Nothing can be worse for democracy than to adopt the practice of permitting knowledge to be overthrown by ignorance. If I have honestly and thoughtfully arrived at a certain conclusion on a public question and my electors disagree with me, my first duty is to endeavour to persuade them that my view is right. If I fail in this, my second duty will be to accept the electoral consequences and not to run away from them. Fear can never be a proper or useful ingredient in those mutual relations of respect and goodwill which ought to exist between the elector and the elected.

And so, as we think about it we shall find more and more how disfiguring a thing fear is in our own political and social life.

"Men fear the unknown as children fear the dark." It is that kind of fear which too often restrains experiment and keeps us from innovations which might benefit us enormously. It is the fear of knowledge which prevents so many of us from really using our minds, and which makes so many of us ready slaves to cheap and silly slogans and catch-cries. It is the fear of life and its problems which makes so many of us yearn for nothing so much as some safe billet from which risk and its twin brother enterprise are alike abolished.

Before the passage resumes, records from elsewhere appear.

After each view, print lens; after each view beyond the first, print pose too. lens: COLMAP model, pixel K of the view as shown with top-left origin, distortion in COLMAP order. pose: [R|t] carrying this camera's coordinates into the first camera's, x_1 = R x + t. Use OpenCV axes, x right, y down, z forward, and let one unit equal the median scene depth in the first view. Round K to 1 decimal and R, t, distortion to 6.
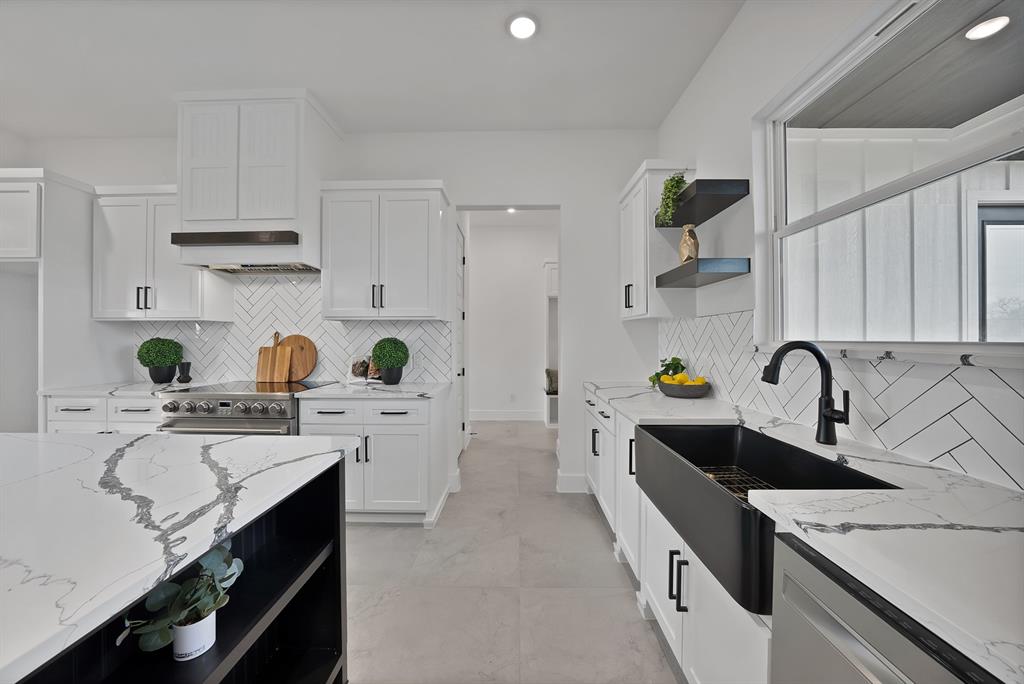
lens RADIAL K [[371.2, 0, 516.1], [0, 371.2, 336.5], [0, 0, 1]] dist [-0.026056, 0.004231]
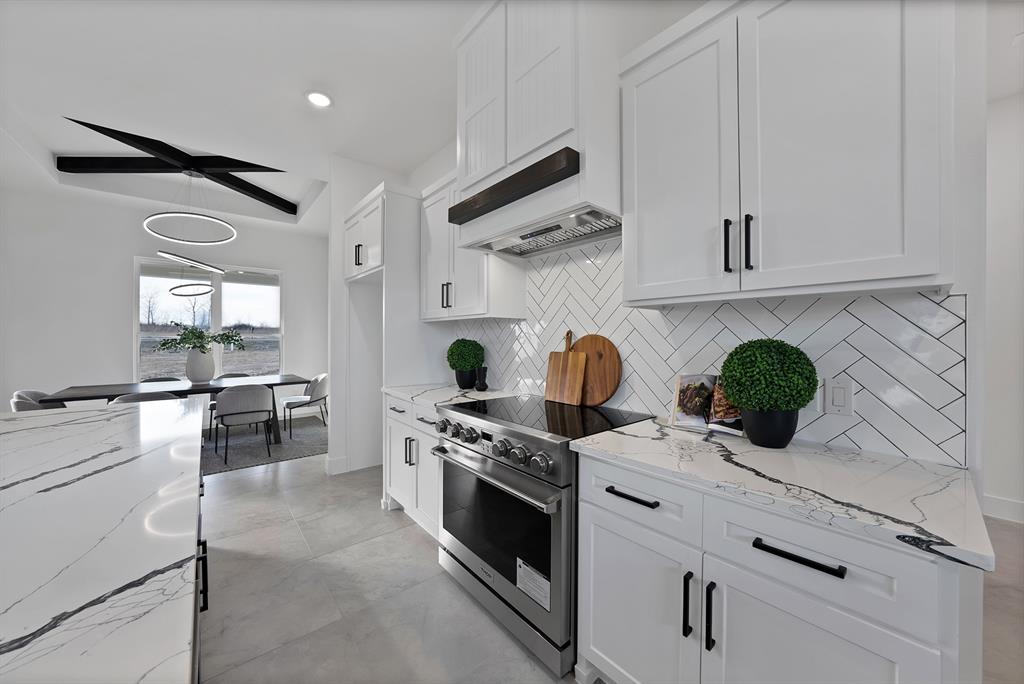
lens RADIAL K [[371.2, 0, 502.5], [0, 371.2, 338.7], [0, 0, 1]] dist [-0.026056, 0.004231]
pose [[0.643105, 0.001281, -0.765777, -0.218080], [0.000007, 0.999999, 0.001678, 0.001647], [0.765778, -0.001084, 0.643104, 0.503137]]
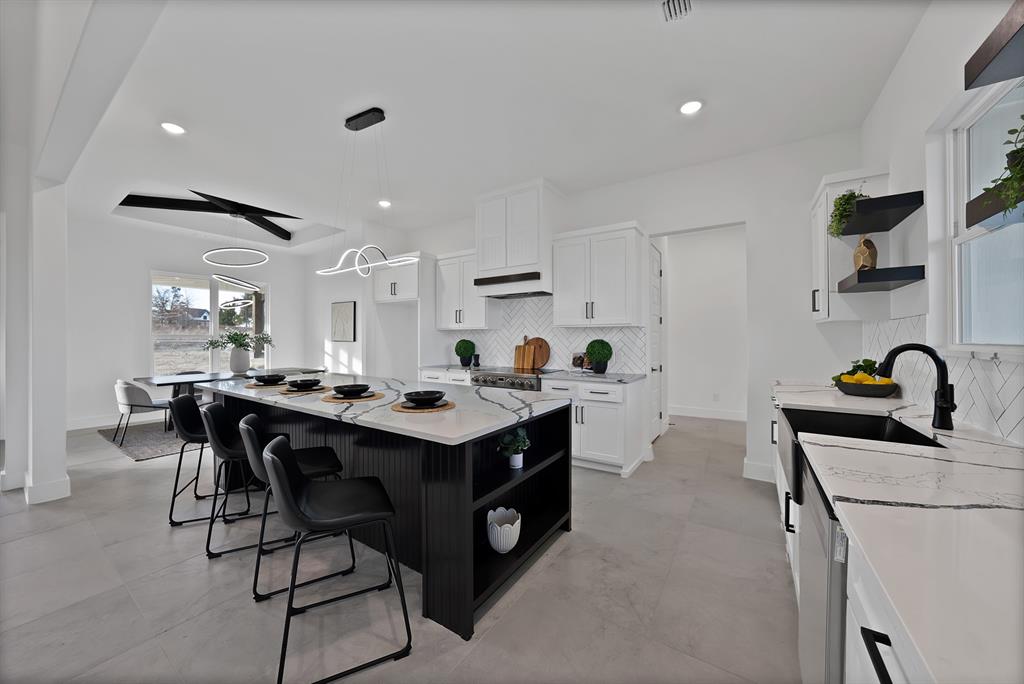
lens RADIAL K [[371.2, 0, 505.2], [0, 371.2, 338.4], [0, 0, 1]] dist [-0.026056, 0.004231]
pose [[0.833484, -0.000307, -0.552544, 0.138431], [0.001917, 0.999995, 0.002335, -0.004851], [0.552541, -0.003006, 0.833480, -0.357362]]
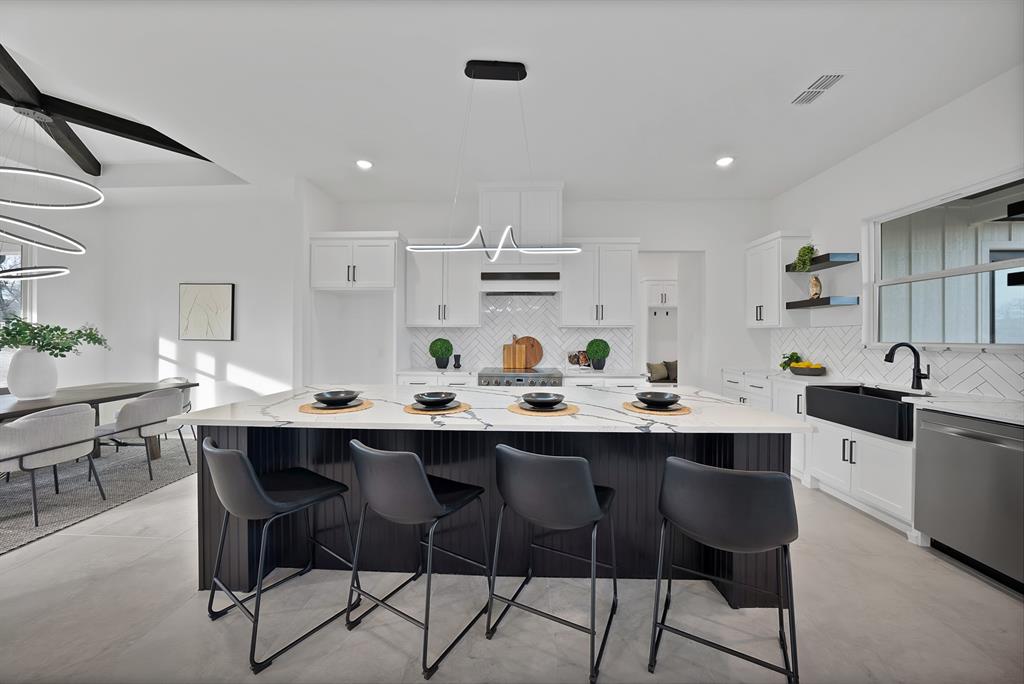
lens RADIAL K [[371.2, 0, 508.7], [0, 371.2, 334.9], [0, 0, 1]] dist [-0.026056, 0.004231]
pose [[0.999740, 0.004847, -0.022289, -0.710708], [-0.004894, 0.999986, -0.002052, -0.008318], [0.022279, 0.002161, 0.999749, -0.561970]]
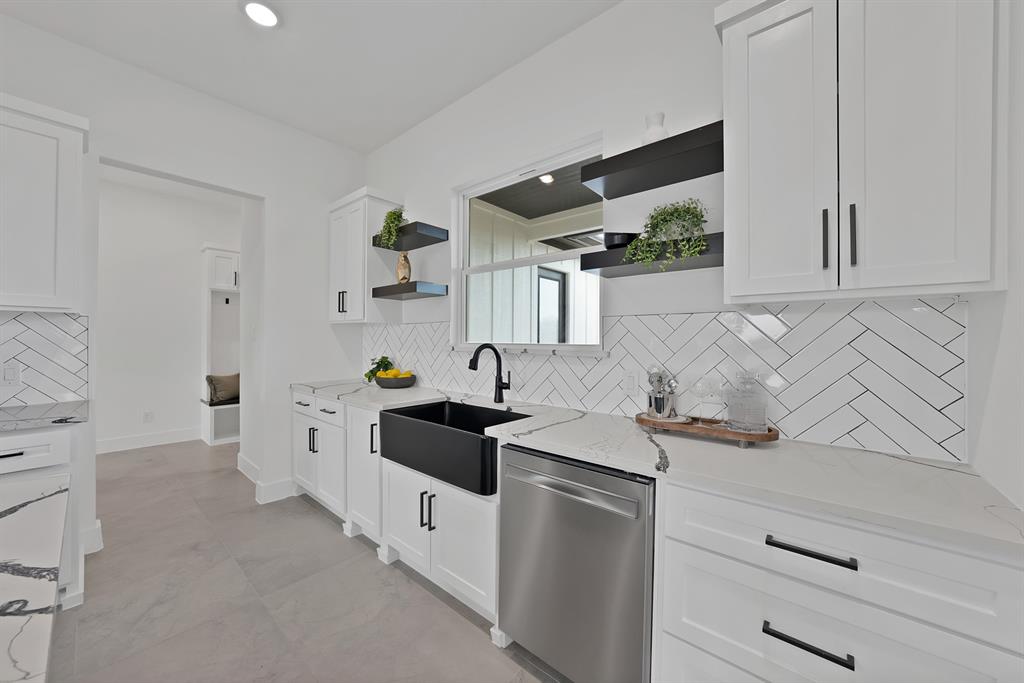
lens RADIAL K [[371.2, 0, 510.3], [0, 371.2, 336.9], [0, 0, 1]] dist [-0.026056, 0.004231]
pose [[0.641741, 0.010710, 0.766847, -0.211375], [-0.011029, 0.999928, -0.004736, -0.005181], [-0.766842, -0.005418, 0.641813, -0.078069]]
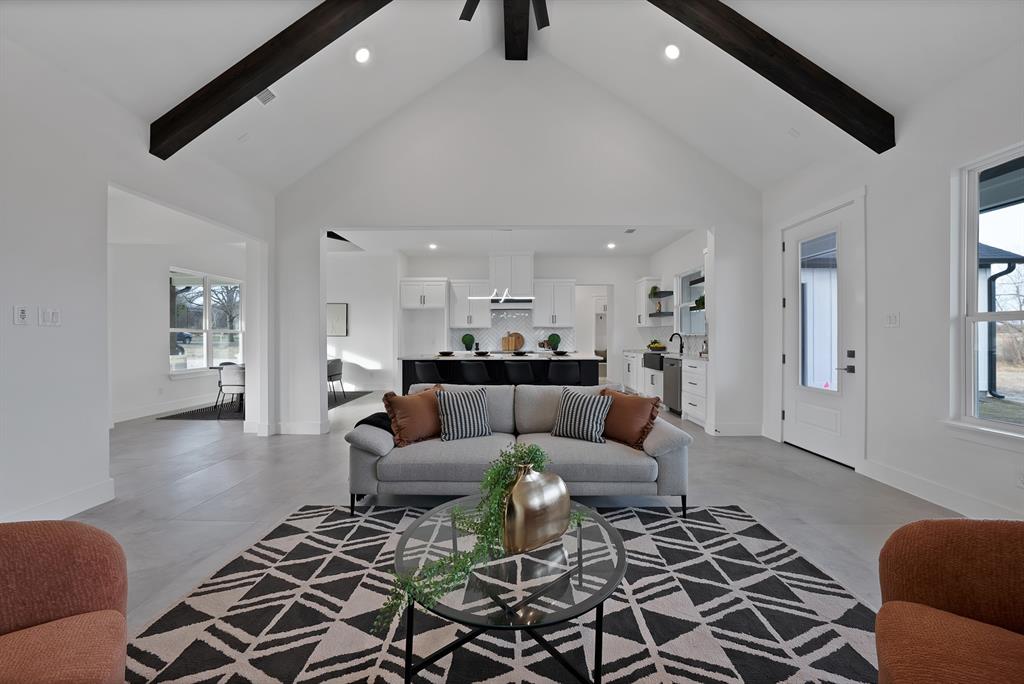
lens RADIAL K [[371.2, 0, 508.8], [0, 371.2, 336.0], [0, 0, 1]] dist [-0.026056, 0.004231]
pose [[0.999990, -0.001444, -0.004133, -0.708381], [0.001440, 0.999998, -0.000975, 0.024973], [0.004134, 0.000969, 0.999991, -1.905052]]
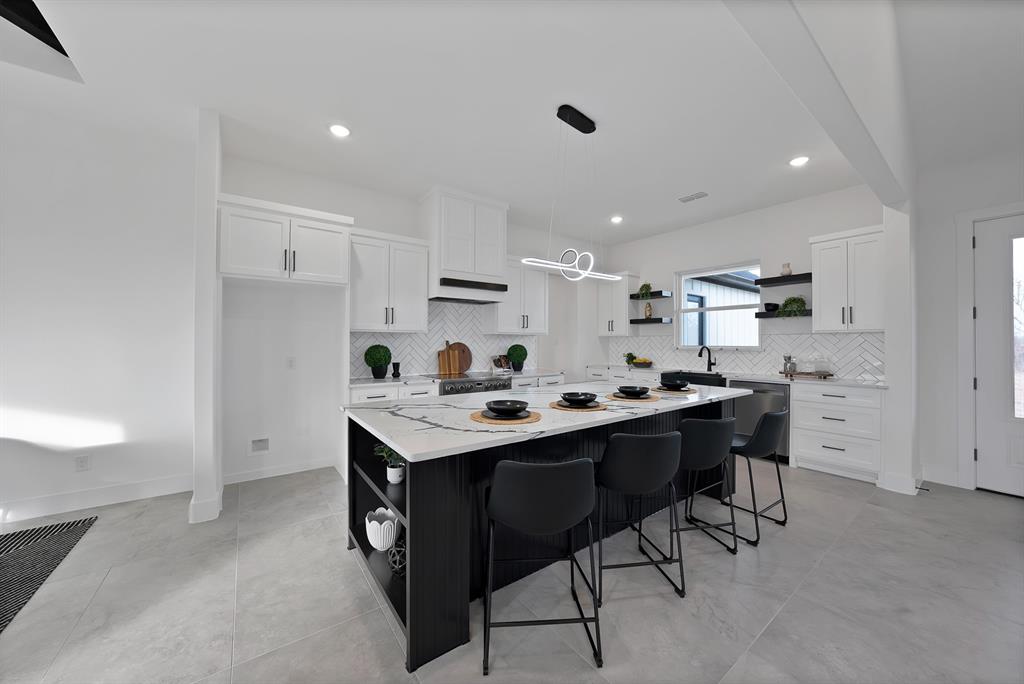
lens RADIAL K [[371.2, 0, 516.1], [0, 371.2, 338.8], [0, 0, 1]] dist [-0.026056, 0.004231]
pose [[0.789767, 0.009289, 0.613336, -1.509071], [-0.005406, 0.999952, -0.008183, -0.009550], [-0.613383, 0.003147, 0.789779, -0.412394]]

In time of war it is the absence of fear in individuals and groups which gives dignity and strength to the nation's bearing in the midst of difficulties. It is the presence of fear and the yielding to it which produces hysteria and greed and burden-dodging.

Indeed, when you come to think of it you will see that the belief apparently entertained in some quarters that the people must be kept gloomy if they are to see their duty aright, is in reality a belief that fear is the best emotion for the production of patriotic effort. Nothing could be further from the truth. Patriotism is the product of courage, not of defeatism. Confidence is the product of a brave optimism; to dismiss it as complacency is to misconceive its nature and gravely to misunderstand its supreme value in a time of trial.

If there was one thing outstanding to the eye when I was in England last year, at a time when the country was being battered every night, it was that there were no signs of fear or of gloom.

It is of course true that light minds flutter easily from one extreme to the other. But balanced minds - sensible minds - will not turn readily to extremes. They will see all the difficulties and admit all the dangers; but they will remain cheerful, because they will know that the greatest enemy is neither defeat nor victory, death nor life, but fear.

If freedom from fear is really to be one of the great freedoms enjoyed by mankind, we shall need to prosecute to victory not only our war against Germany and Japan, but a constant war against ourselves.